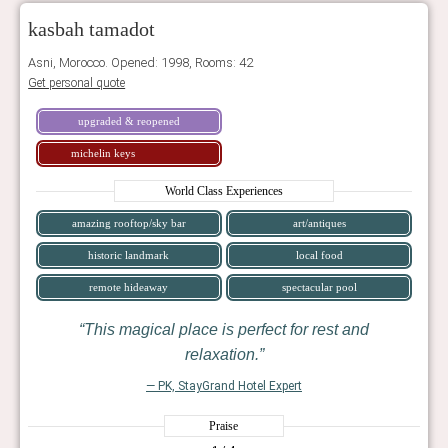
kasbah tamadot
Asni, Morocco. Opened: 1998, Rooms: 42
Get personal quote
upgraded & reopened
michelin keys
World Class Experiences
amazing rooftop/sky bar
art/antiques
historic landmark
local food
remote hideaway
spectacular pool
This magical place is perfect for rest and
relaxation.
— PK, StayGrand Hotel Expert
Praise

_ _ _ _ _

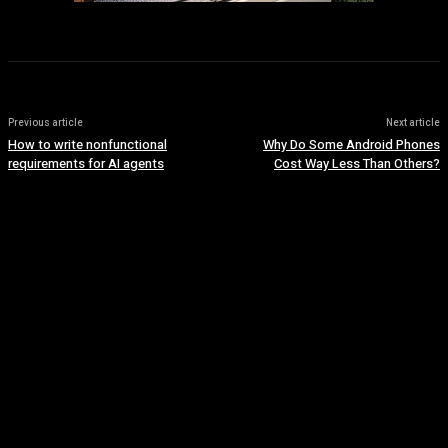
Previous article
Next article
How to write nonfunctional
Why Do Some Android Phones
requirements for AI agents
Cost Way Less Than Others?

_ _ _ _ _

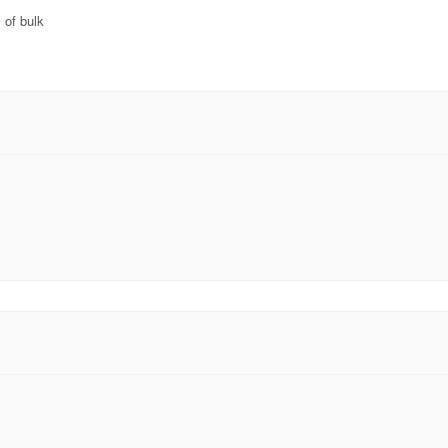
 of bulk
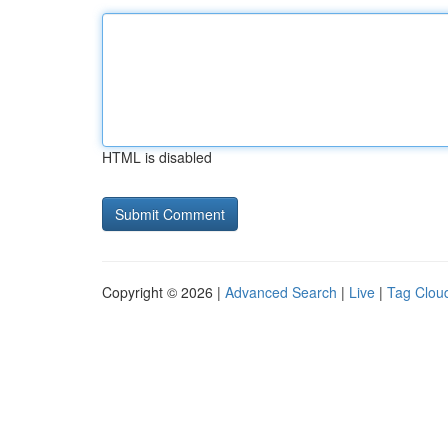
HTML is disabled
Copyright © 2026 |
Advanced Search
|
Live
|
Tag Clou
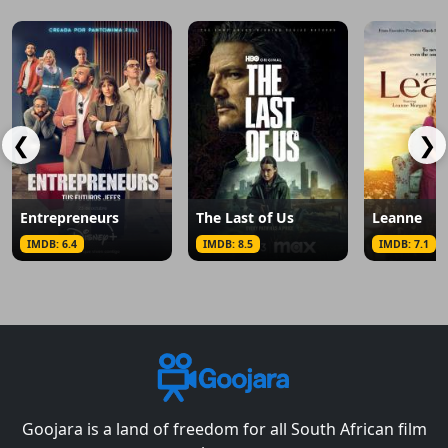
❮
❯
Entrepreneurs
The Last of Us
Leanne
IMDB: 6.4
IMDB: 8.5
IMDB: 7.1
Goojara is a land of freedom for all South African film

_ _ _ _ _

● TASK DIRECTIONS: Quote the listing above, but only from the line that shows "Previous article" through the line that shows "Cost Way Less Than Others?".

● RESPONSE TO THE TASK:
Previous article
Next article
How to write nonfunctional
Why Do Some Android Phones
requirements for AI agents
Cost Way Less Than Others?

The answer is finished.